As Otter was rehabbing from his amputation, Otter-Mom was continually reminded of the human beings working so hard at their own recovery and rehabilitation. She couldn’t help being sad as Otter struggled in the beginning to walk again and gain strength, but Otter wasn’t sad. He attacked this challenge as he did everything else in life: run around, roll on back, stop and smell the roses, eat one, and then full speed ahead.
Otter’s care had been covered as an employee dog. In his honor, his family made a donation to the Boston Marathon One Fund. Here at the hospital, we called it the Otter-One Fund.
Otter-Mom has been in the veterinary business a long time. After saving pets and working on tough stuff at the SPCA, she has worked with me for more than 15 years. Like Otter, we call her our goofy one. She’s always ready to laugh and — even when things are not that rosy — we anticipate our morning coffee being delivered by Otter-Mom, coffee almost spilling as she dances in to the tune of “Walk Like an Egyptian.”
Osteosarcoma in Younger Dogs
Otter’s tumor was a terribly aggressive and metastatic variant. Despite the amputation, the cancer advanced quickly to his lungs. Chemotherapy bought him only a little time.
It was a bleak day when Otter came to visit for the last time. He was still licking my face and wagging his tail, and his attempt to act like nothing was wrong didn’t cover up the obvious.
The swelling in his feet and the cough that wouldn’t stop whenever Otter tried to play were signs that our efforts to make his short life happy were coming to an end.

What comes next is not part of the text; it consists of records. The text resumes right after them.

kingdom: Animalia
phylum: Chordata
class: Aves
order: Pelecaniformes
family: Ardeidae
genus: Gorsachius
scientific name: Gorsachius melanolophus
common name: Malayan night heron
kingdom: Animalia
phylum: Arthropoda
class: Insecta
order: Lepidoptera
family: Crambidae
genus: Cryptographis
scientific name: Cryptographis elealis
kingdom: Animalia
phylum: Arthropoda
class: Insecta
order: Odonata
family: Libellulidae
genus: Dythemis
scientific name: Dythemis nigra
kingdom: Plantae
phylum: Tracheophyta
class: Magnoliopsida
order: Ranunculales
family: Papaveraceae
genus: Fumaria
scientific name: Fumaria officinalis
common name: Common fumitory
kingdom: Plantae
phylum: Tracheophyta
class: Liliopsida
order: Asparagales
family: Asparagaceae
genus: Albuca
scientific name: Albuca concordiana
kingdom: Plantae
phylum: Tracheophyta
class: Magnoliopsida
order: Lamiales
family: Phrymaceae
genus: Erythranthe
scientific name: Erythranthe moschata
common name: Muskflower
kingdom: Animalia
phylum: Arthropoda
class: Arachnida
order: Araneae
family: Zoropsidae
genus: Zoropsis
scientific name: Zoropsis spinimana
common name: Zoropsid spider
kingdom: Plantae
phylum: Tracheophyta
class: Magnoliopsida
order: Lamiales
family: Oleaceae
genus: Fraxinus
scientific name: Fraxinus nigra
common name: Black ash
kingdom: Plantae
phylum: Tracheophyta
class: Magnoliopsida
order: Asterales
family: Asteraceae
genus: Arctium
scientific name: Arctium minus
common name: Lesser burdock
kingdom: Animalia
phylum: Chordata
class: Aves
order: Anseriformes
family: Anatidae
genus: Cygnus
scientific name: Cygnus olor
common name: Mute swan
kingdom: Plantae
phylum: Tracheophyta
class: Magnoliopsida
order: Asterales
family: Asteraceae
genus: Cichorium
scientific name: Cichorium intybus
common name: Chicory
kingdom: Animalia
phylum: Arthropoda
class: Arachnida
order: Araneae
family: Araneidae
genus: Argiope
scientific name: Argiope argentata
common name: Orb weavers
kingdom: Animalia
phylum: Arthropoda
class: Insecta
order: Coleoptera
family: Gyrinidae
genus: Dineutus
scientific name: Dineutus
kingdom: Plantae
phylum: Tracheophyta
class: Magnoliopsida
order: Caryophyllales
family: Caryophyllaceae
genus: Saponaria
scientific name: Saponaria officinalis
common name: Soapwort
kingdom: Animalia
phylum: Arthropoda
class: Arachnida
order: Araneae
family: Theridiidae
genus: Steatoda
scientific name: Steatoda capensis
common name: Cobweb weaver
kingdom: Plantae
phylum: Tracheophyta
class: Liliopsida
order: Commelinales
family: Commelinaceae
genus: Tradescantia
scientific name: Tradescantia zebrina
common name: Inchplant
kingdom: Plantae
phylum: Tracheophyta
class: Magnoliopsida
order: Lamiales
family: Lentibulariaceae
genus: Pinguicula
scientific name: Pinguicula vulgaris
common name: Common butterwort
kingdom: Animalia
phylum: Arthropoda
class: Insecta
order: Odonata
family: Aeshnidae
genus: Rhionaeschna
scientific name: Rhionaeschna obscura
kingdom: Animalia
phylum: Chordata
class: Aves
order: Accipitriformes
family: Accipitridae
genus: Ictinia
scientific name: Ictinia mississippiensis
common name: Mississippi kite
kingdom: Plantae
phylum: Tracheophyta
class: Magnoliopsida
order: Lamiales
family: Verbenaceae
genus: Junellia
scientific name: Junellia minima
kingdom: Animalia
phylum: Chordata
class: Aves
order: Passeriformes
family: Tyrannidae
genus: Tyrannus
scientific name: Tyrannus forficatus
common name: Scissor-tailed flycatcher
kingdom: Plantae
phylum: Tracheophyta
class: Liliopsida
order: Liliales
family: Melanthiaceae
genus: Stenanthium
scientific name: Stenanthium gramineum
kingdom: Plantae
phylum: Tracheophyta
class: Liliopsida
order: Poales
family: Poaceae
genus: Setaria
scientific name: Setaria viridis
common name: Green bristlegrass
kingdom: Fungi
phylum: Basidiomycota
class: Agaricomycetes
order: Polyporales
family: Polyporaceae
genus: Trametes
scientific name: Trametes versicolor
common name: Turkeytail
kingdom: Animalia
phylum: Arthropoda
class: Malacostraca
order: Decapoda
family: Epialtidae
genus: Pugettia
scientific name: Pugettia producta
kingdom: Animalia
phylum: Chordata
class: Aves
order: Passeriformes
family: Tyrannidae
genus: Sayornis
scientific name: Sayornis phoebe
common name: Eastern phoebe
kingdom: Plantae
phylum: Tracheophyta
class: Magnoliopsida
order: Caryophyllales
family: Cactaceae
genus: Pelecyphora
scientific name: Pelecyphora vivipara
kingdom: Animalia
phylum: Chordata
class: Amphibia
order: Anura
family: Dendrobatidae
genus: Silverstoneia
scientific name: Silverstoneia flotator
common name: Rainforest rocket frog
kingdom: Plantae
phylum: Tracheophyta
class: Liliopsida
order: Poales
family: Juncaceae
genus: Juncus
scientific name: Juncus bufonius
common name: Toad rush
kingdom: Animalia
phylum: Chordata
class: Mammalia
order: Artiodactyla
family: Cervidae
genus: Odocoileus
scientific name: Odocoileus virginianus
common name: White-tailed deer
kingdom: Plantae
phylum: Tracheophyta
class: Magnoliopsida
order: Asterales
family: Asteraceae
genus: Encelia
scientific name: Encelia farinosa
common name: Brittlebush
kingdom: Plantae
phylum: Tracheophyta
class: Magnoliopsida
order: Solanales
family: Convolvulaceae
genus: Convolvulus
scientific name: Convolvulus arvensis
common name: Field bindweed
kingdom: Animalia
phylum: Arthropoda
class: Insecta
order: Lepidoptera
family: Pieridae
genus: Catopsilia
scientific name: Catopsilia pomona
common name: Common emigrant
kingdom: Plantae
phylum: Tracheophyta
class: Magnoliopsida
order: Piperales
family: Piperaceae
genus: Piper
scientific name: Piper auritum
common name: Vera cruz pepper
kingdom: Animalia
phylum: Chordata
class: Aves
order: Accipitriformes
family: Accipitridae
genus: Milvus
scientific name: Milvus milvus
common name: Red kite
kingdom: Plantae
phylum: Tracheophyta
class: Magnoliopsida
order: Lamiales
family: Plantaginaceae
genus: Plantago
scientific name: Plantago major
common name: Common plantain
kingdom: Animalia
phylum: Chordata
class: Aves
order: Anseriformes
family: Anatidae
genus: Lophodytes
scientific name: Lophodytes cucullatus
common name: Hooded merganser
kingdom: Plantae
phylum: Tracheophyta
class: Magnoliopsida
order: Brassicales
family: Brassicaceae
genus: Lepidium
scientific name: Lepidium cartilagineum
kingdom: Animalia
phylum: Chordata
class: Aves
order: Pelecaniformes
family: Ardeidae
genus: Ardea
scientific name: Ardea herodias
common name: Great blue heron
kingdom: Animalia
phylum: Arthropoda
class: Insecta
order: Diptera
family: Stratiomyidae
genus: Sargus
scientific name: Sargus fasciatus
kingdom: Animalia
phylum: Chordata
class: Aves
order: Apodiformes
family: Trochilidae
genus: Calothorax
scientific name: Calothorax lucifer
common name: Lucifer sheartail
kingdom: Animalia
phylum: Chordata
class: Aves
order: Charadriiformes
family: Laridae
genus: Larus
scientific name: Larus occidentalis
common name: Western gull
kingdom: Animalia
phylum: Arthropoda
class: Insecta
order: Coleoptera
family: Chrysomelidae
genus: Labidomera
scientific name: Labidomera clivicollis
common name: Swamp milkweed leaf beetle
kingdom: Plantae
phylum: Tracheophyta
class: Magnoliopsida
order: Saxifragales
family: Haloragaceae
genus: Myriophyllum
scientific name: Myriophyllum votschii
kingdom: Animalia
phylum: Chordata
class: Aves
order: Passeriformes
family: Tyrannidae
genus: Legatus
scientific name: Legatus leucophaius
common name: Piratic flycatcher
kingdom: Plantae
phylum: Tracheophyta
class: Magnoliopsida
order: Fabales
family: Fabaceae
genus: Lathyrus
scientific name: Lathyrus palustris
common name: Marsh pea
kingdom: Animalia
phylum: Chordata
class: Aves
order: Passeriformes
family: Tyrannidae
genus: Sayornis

No amount of experience in the veterinary field makes it any easier when it comes to losing your own sweet pet. One solace, perhaps, is that Otter had no idea that life was much different during his ordeal, and his joy in every moment was infectious.
All of us at the clinic have gained inspiration from the happy pup who lived every moment of every day he had to the fullest. In this instance, his ignorance was bliss. And we tried to live in his every day, not his tomorrows.
If only we humans with our fears, our worries, our despairs, could take a big lesson from Otter. Live in the moment. Look for the joy. If there’s a rough turn in the road, maneuver it with gusto.
To all those affected by the Boston Marathon bombings and those suffering from senseless acts of violence or tragedy, may the joy you see in animals help you through what may seem like the insurmountable.